The real-world effects of this film bolster elite power; they do not challenge it. Black identity is central to the film and has been embraced by black viewers, but it is ultimately just a Disney product. The result is not a black homeland, but cheap plastic masks made in China and Disneyland attractions that black children in Oakland can’t afford to visit. There is no Wakanda, no Afrofuturist homeland, just a massive exercise in boosting black self-esteem funded and produced by one of the world’s most powerful corporations.
The real message of the film is that, as with the political careers of Keith Ellison and Malcolm X, “black nationalism” poses no real threat to the existing system. White identity, by contrast, is an existential threat.

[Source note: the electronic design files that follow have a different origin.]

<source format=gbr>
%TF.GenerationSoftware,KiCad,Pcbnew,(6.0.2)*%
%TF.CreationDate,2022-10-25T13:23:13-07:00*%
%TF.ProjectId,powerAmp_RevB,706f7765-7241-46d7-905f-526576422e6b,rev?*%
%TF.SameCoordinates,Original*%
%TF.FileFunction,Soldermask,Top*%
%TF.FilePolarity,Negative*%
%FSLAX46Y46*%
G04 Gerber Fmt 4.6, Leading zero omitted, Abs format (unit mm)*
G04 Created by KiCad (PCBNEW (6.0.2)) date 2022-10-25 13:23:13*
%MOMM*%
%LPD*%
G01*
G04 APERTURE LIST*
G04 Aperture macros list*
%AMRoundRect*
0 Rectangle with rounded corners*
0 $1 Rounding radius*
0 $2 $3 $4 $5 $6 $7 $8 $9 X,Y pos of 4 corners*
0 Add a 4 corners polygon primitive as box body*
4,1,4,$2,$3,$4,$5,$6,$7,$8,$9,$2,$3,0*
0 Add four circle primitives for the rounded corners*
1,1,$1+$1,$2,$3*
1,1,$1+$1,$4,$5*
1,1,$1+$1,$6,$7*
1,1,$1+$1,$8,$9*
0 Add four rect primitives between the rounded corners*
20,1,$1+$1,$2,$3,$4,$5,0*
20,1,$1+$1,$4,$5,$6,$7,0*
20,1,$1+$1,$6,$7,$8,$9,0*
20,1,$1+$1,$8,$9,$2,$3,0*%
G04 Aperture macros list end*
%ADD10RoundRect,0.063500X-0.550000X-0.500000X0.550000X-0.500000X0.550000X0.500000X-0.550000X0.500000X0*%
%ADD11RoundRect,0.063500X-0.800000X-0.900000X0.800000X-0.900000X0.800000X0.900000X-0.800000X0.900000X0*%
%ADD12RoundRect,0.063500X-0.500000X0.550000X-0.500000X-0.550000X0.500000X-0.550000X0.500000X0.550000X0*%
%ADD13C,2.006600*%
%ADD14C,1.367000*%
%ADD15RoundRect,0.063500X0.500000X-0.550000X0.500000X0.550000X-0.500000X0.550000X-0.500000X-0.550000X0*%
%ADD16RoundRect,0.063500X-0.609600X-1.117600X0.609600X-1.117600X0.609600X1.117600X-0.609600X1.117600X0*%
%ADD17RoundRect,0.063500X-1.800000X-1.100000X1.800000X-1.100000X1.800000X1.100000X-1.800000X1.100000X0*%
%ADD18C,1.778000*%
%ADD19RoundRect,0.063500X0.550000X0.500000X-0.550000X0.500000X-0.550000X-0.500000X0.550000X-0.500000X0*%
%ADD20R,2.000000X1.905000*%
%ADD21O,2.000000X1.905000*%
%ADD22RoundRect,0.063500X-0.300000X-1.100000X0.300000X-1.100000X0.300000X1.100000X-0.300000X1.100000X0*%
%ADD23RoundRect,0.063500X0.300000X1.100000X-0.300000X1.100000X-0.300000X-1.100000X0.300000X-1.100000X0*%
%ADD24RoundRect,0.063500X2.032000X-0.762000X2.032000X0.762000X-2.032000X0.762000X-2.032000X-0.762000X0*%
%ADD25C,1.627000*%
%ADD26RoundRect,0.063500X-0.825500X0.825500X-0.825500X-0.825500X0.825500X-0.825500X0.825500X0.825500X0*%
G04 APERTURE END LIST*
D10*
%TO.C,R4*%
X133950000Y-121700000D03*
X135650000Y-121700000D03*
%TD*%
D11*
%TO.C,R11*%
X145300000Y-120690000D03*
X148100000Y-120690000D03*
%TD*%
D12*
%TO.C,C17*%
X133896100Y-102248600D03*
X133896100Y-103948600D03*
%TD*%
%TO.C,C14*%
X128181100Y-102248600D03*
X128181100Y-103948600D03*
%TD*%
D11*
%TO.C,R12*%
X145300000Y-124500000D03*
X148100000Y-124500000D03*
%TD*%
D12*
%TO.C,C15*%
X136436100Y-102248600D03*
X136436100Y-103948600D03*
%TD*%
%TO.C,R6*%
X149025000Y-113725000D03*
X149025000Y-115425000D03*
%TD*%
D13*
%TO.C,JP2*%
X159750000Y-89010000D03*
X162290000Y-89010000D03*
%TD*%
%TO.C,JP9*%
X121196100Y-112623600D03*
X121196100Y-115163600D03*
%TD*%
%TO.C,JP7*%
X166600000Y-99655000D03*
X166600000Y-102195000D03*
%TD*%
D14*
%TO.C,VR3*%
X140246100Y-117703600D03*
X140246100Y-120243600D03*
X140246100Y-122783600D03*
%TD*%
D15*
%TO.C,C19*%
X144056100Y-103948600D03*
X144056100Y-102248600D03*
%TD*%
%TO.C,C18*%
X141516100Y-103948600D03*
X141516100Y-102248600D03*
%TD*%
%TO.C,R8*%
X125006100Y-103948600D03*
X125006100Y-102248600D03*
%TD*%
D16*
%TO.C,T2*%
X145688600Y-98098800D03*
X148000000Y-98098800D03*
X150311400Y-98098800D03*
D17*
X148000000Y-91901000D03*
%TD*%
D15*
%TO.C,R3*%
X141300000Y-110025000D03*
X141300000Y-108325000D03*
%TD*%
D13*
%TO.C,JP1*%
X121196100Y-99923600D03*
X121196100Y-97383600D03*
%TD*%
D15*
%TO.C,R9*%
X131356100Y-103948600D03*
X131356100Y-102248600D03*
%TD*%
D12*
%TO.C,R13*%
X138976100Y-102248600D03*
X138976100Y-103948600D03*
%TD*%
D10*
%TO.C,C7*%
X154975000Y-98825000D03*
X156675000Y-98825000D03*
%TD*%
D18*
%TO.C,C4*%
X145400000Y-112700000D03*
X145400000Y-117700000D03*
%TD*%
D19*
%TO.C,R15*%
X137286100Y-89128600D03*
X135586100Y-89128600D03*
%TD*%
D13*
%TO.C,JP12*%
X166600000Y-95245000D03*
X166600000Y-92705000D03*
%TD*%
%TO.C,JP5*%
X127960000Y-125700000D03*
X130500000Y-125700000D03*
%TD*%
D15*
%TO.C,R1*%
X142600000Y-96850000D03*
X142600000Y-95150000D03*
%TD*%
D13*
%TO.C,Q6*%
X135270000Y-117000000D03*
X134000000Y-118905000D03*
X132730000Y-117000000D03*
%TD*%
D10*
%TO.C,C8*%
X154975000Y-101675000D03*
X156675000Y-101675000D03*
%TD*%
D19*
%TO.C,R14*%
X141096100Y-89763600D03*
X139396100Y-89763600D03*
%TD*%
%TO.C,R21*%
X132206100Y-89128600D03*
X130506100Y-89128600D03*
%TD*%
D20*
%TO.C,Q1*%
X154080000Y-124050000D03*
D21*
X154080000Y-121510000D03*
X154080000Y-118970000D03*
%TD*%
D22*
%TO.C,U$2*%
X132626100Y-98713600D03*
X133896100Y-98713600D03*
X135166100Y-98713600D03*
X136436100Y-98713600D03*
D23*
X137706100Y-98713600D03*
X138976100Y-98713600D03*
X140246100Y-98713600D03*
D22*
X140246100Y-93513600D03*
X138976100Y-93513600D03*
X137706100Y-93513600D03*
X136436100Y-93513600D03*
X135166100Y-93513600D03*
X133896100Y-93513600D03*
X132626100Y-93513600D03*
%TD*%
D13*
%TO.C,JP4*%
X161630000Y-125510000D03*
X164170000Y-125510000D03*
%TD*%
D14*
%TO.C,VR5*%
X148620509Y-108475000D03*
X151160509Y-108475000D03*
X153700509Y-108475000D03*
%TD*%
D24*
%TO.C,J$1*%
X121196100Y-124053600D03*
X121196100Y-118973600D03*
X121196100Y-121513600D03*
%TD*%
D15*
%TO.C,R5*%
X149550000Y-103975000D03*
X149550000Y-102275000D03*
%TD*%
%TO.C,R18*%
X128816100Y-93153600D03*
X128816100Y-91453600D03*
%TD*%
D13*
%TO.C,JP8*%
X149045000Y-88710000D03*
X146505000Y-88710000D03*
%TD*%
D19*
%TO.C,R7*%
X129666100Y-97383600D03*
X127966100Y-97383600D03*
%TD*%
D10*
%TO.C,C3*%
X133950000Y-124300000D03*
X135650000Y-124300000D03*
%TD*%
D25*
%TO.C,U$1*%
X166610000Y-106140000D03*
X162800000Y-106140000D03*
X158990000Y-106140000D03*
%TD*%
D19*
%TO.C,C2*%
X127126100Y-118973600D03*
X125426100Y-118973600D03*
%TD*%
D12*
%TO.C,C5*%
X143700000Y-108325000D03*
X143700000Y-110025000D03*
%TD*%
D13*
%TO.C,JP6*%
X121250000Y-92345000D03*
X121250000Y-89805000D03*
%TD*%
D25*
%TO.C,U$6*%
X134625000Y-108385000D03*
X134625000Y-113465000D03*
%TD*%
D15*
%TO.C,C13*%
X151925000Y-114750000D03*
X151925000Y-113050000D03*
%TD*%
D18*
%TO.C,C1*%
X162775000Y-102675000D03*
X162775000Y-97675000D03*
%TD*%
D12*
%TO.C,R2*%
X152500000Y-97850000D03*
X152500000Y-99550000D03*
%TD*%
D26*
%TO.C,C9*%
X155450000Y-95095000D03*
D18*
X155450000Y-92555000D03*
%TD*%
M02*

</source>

At the end of T’Challa’s speech at the United Nations, a white UN delegate asks what a nation of farmers has to teach the world. The point of the scene is clearly to rebuke whites who dismiss Africa as backward. Evidently, we are to base our real-world views of the continent on the basis of Wakandan fantasies. The actor who played King T’Chaka has made the extraordinary claim that the film “proves” Africa would be a technological wonderland were it not for colonization.
It would be easy to laugh, except that a professor at the Naval War College makes similar claims. In reality, Africa gained more from colonization than it lost. In any event, Africa will probably always be colonized; it is being re-colonized by China today. The mainstream media celebrating Black Panther as a crushing answer to past European colonization are largely indifferent to China’s penetration today.

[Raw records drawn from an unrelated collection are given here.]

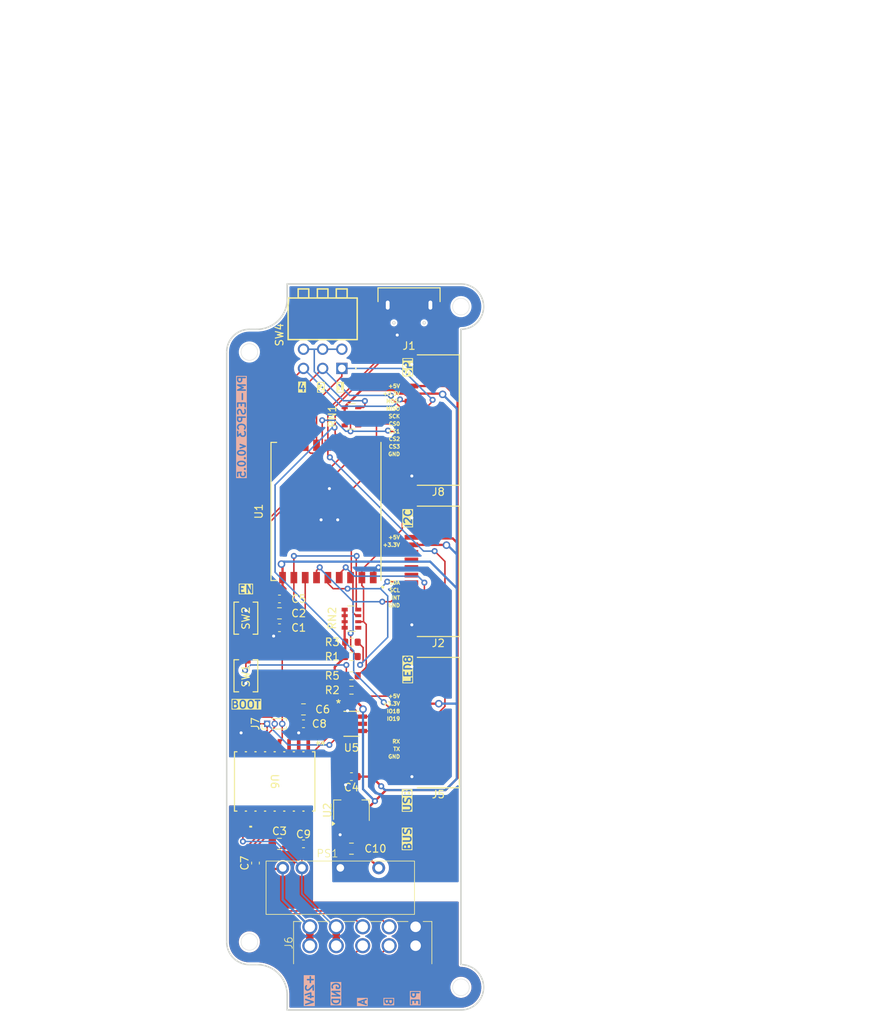
<source format=kicad_pcb>
(kicad_pcb
	(version 20240108)
	(generator "pcbnew")
	(generator_version "8.0")
	(general
		(thickness 1.6)
		(legacy_teardrops no)
	)
	(paper "A5" portrait)
	(title_block
		(title "${article} v${version}")
	)
	(layers
		(0 "F.Cu" signal)
		(31 "B.Cu" signal)
		(32 "B.Adhes" user "B.Adhesive")
		(33 "F.Adhes" user "F.Adhesive")
		(34 "B.Paste" user)
		(35 "F.Paste" user)
		(36 "B.SilkS" user "B.Silkscreen")
		(37 "F.SilkS" user "F.Silkscreen")
		(38 "B.Mask" user)
		(39 "F.Mask" user)
		(40 "Dwgs.User" user "User.Drawings")
		(41 "Cmts.User" user "User.Comments")
		(42 "Eco1.User" user "User.Eco1")
		(43 "Eco2.User" user "User.Eco2")
		(44 "Edge.Cuts" user)
		(45 "Margin" user)
		(46 "B.CrtYd" user "B.Courtyard")
		(47 "F.CrtYd" user "F.Courtyard")
		(48 "B.Fab" user)
		(49 "F.Fab" user)
		(50 "User.1" user)
		(51 "User.2" user)
		(52 "User.3" user)
		(53 "User.4" user)
		(54 "User.5" user)
		(55 "User.6" user)
		(56 "User.7" user)
		(57 "User.8" user)
		(58 "User.9" user)
	)
	(setup
		(pad_to_mask_clearance 0)
		(allow_soldermask_bridges_in_footprints no)
		(aux_axis_origin 46 100)
		(grid_origin 46 100)
		(pcbplotparams
			(layerselection 0x00010fc_ffffffff)
			(plot_on_all_layers_selection 0x0000000_00000000)
			(disableapertmacros no)
			(usegerberextensions no)
			(usegerberattributes yes)
			(usegerberadvancedattributes yes)
			(creategerberjobfile yes)
			(dashed_line_dash_ratio 12.000000)
			(dashed_line_gap_ratio 3.000000)
			(svgprecision 4)
			(plotframeref no)
			(viasonmask no)
			(mode 1)
			(useauxorigin no)
			(hpglpennumber 1)
			(hpglpenspeed 20)
			(hpglpendiameter 15.000000)
			(pdf_front_fp_property_popups yes)
			(pdf_back_fp_property_popups yes)
			(dxfpolygonmode yes)
			(dxfimperialunits yes)
			(dxfusepcbnewfont yes)
			(psnegative no)
			(psa4output no)
			(plotreference yes)
			(plotvalue yes)
			(plotfptext yes)
			(plotinvisibletext no)
			(sketchpadsonfab no)
			(subtractmaskfromsilk no)
			(outputformat 1)
			(mirror no)
			(drillshape 1)
			(scaleselection 1)
			(outputdirectory "")
		)
	)
	(property "article" "PM-ESPC3")
	(property "version" "0.0.5")
	(net 0 "")
	(net 1 "/EN")
	(net 2 "GND")
	(net 3 "unconnected-(J1-ID-Pad4)")
	(net 4 "/SCL")
	(net 5 "/SDA")
	(net 6 "/USB_D+")
	(net 7 "/USB_D-")
	(net 8 "+5V")
	(net 9 "+3.3V")
	(net 10 "/SCK")
	(net 11 "/CS0")
	(net 12 "/MOSI")
	(net 13 "/MISO")
	(net 14 "/CS1")
	(net 15 "unconnected-(J2-Pin_5-Pad5)")
	(net 16 "unconnected-(J2-Pin_6-Pad6)")
	(net 17 "unconnected-(J5-Pin_10-Pad10)")
	(net 18 "Net-(J5-Pin_2)")
	(net 19 "/UART_RX")
	(net 20 "/UART_TX")
	(net 21 "/B")
	(net 22 "/A")
	(net 23 "/INT")
	(net 24 "/CS2")
	(net 25 "/CS3")
	(net 26 "Net-(J5-Pin_3)")
	(net 27 "GND_ISO")
	(net 28 "unconnected-(J5-Pin_4-Pad4)")
	(net 29 "unconnected-(J5-Pin_5-Pad5)")
	(net 30 "unconnected-(J2-Pin_7-Pad7)")
	(net 31 "Net-(J5-Pin_9)")
	(net 32 "/UART_RTS")
	(net 33 "unconnected-(J2-Pin_8-Pad8)")
	(net 34 "unconnected-(U6-NC-Pad11)")
	(net 35 "unconnected-(U6-NC-Pad7)")
	(net 36 "unconnected-(U6-NC-Pad14)")
	(net 37 "+3.3V_ISO")
	(net 38 "+24V_ISO")
	(net 39 "PE")
	(net 40 "Net-(RN1A-R1.2)")
	(net 41 "Net-(R5-Pad1)")
	(net 42 "unconnected-(RN2D-R4.2-Pad5)")
	(net 43 "unconnected-(RN1D-R4.2-Pad5)")
	(net 44 "unconnected-(J1-VBUS-Pad1)")
	(footprint "kicad_inventree_lib:SW_TS-1088_XNP-M" (layer "F.Cu") (at 48.54 96.19 -90))
	(footprint "kicad_inventree_lib:ESP32-C3-WROOM-02U_EXP" (layer "F.Cu") (at 59.14 82.08 90))
	(footprint "Capacitor_SMD:C_0603_1608Metric" (layer "F.Cu") (at 56.16 110.16 180))
	(footprint "Capacitor_SMD:C_0603_1608Metric" (layer "F.Cu") (at 52.985 97.46 180))
	(footprint "kicad_inventree_lib:DA03BLP" (layer "F.Cu") (at 61.24 63.17 180))
	(footprint "Package_TO_SOT_SMD:SOT-89-3" (layer "F.Cu") (at 62.51 121.59 90))
	(footprint "kicad_inventree_lib:CONN5_H83-S1S_XKB" (layer "F.Cu") (at 71.43 57.6518 180))
	(footprint "Capacitor_SMD:C_0603_1608Metric" (layer "F.Cu") (at 52.985 93.65 180))
	(footprint "Resistor_SMD:R_Array_Convex_4x0603" (layer "F.Cu") (at 62.51 96.26))
	(footprint "Capacitor_SMD:C_0805_2012Metric" (layer "F.Cu") (at 62.51 126.67 180))
	(footprint "kicad_inventree_lib:SOIC16-WBW_CLG" (layer "F.Cu") (at 52.35 117.78 -90))
	(footprint "kicad_inventree_lib:MountingHole_M2" (layer "F.Cu") (at 49 139))
	(footprint "kicad_inventree_lib:CONN10_AFA07-S10_JUS" (layer "F.Cu") (at 74 70 90))
	(footprint "Capacitor_SMD:C_0603_1608Metric" (layer "F.Cu") (at 62.51 117.145 180))
	(footprint "kicad_inventree_lib:15EDGRHC-THR-3.5-10P" (layer "F.Cu") (at 64 137))
	(footprint "Resistor_SMD:R_0603_1608Metric" (layer "F.Cu") (at 62.51 99.365))
	(footprint "Capacitor_SMD:C_0805_2012Metric" (layer "F.Cu") (at 52.985 126.035))
	(footprint "kicad_inventree_lib:DBV6-M" (layer "F.Cu") (at 62.51 110.16))
	(footprint "Capacitor_SMD:C_0603_1608Metric" (layer "F.Cu") (at 56.16 126.035 180))
	(footprint "Capacitor_SMD:C_0805_2012Metric"
		(layer "F.Cu")
		(uuid "9b0a6bf7-ddbc-4c33-a592-0a31a1c3e902")
		(at 56.16 108.255 180)
		(descr "Capacitor SMD 0805 (2012 Metric), square (rectangular) en
... [287707 chars truncated]
</source>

Wakanda is filling blacks around the world with pride. White advocates shouldn’t begrudge them this. Do we not want the same for our own people? But Black Panther mixes its positive vision with resentment, with the all-but-explicit message that the only reason blacks have not created utopia is because racist whites stand in the way. It also ignores the unedifying reality of black ethnostates and black royalty that actually exist.
What’s more, Wakanda has set in motion its own demise, as it has taken upon itself the challenge of creating global equality. This challenge has all but broken the Western world, and has inspired hatred rather than gratitude. Will the Wakanda of the comics or future films meet with more success? We can suspend disbelief when it comes to vibranium, superhumans, and Afrofuturism, but it’s too much for Marvel to ask us to believe equality and racial peace will be achieved by setting up a welfare office in Oakland.